Power is the magnet of all revolution, and the hunger for it keeps the tail end of all great marches boiling. Exactly the reason why a revolutionary becomes an anti-revisionist first and then a consummate oppressor eventually.

He sculpted for himself the grandiose vision of a revolutionary republic of the people and then went about the immediate task of killing suspected enemies. He hunted them down not just in the alleys of Benghazi, but in world capitals.

The Jamahiriya, or the rule of the people, essentially became the rule of his family, the rule of his clan. He had ample company in that age. The region's despots rolled over in filthy opulence and spent on harems, while ordinary people lived a miserable life.

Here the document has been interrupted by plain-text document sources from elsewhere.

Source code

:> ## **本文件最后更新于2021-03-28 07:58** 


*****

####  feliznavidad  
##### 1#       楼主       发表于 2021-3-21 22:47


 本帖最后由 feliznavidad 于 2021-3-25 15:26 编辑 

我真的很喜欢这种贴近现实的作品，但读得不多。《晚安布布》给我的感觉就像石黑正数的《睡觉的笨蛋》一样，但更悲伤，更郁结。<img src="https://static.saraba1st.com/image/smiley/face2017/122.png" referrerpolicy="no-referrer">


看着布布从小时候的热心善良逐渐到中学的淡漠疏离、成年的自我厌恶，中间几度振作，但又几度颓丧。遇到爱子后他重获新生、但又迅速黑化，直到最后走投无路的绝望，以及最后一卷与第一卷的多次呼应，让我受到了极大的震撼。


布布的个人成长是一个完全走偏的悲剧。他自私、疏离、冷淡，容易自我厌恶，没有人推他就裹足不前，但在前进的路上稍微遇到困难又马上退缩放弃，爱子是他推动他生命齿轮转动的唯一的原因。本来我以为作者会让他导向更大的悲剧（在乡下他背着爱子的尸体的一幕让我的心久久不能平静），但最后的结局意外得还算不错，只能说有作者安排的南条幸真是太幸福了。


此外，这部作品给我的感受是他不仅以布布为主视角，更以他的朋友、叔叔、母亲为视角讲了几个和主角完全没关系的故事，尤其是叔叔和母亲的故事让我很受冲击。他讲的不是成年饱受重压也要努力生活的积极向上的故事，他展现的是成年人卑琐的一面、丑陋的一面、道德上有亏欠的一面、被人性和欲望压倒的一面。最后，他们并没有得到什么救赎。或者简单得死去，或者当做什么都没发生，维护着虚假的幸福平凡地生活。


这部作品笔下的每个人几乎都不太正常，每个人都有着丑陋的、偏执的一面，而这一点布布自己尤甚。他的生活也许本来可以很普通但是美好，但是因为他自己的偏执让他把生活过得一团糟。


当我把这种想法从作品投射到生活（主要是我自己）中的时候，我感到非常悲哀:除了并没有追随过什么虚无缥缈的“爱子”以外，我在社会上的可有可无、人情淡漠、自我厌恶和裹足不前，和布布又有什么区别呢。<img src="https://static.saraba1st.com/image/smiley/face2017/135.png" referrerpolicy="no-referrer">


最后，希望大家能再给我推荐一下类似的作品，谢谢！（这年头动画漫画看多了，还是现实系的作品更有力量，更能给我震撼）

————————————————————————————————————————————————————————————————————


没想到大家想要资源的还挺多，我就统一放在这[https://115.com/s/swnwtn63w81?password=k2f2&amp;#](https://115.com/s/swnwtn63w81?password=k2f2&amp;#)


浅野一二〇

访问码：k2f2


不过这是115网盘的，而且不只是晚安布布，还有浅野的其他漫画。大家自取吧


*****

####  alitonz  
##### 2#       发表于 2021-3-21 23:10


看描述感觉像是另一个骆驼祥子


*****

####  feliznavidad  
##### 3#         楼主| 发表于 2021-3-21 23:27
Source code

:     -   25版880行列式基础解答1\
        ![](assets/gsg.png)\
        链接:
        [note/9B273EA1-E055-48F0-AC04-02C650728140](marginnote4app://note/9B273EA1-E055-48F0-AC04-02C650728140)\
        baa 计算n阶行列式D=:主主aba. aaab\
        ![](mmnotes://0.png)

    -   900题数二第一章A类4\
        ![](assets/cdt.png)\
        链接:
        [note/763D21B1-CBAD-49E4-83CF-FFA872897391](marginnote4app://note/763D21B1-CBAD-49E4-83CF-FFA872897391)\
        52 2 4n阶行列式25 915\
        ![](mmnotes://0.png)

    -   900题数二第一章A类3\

Surrounded by the cheerleaders of an insane system, Gadhafi lived his revolutionary dream to the hilt. In his tent in Tripoli he would roll in mirth looking at the way his revolution was playing out.

He donned flashy, outlandish clothes and comic headgear and hosted fawning allies in tents. On every possible public occasion he launched verbose, often acerbic, attacks on colonialists of the West. He heaped scorn on the Arab neighbors, and his incendiary outbursts at enemies closer to home made for outrageous spectacles at regional forums.

Cold sweat must have broken on the foreheads of many dictators in the region when they watched the gruesome footage of a man being killed like an alley rat. Gadhafi is not alone, the region's soil has been quite fertile for tyrants of all hues.

A leader of Libyan National Transitional Council (NTC) said Gadhafi deserved the violent death. Maybe he does deserve a dose of jungle justice which he perpetrated shamelessly over the years on his people. But the region is replete with closets full of ugly skeletons waiting to tumble. And the tremor has started.

The corpse in the cold storage is yet to prove its eventual worth. Will there be mourners for him? Perhaps some in the hinterlands of Sirte would say a hushed prayer for the dictator who had the bloody end.

And possibly he would become a subject matter in teary eyed sororities and treated as a legend by his loyal fighters in their tipsy sunset years.

For sure, for the incorrigible megalomaniac, the wretched death was the biggest surprise of his life. Flashing a golden pistol, he uttered his epitaph, Don't shoot, don't shoot, before being brutalised by a vengeful mob.